PROBLEM DESCRIPTION
Across these entries, count the lines holding the string "left"; the number is the whole answer.

Stored data entries
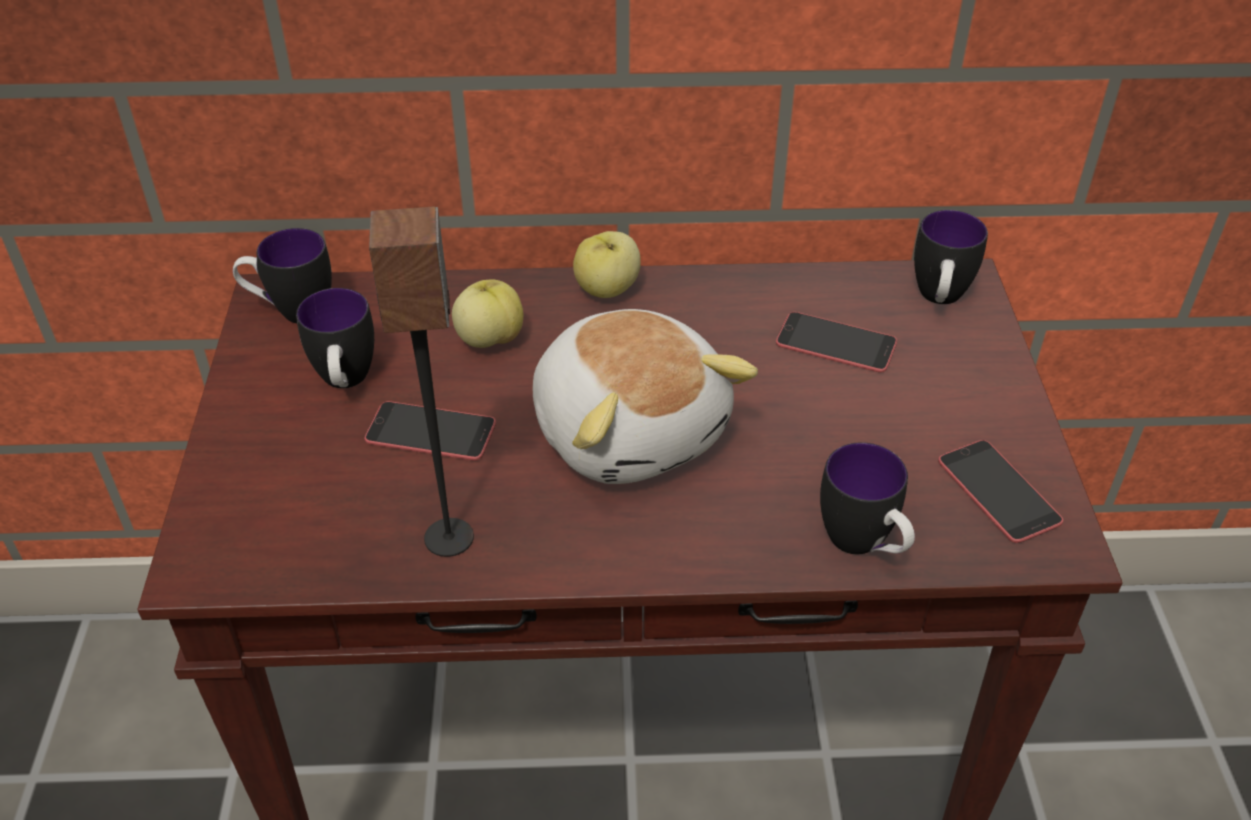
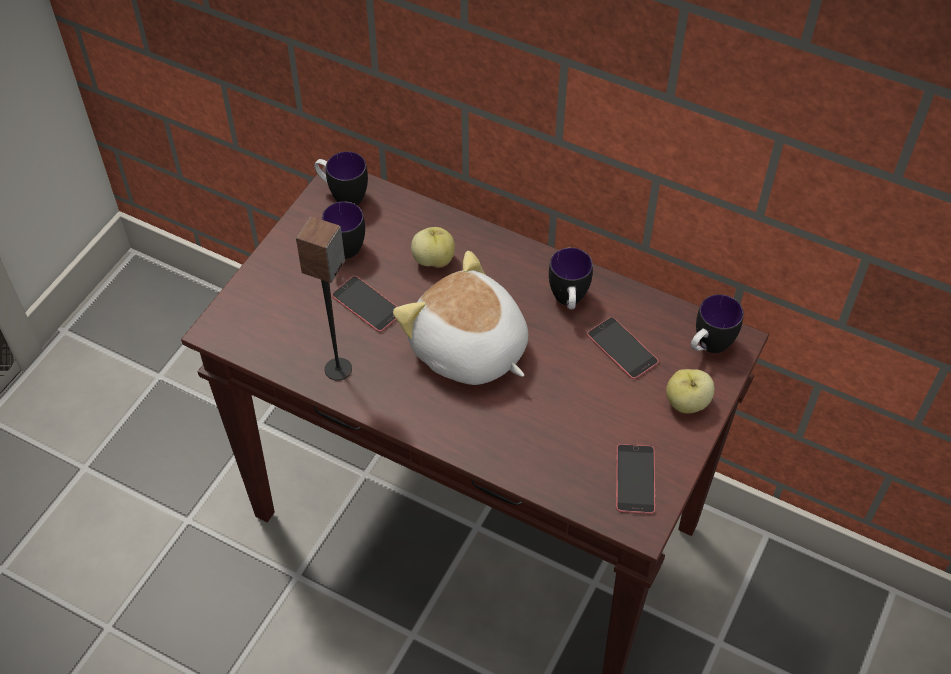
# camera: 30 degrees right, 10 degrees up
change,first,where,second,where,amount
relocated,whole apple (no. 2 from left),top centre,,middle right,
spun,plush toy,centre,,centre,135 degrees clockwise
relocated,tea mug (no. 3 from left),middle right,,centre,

ANSWER
2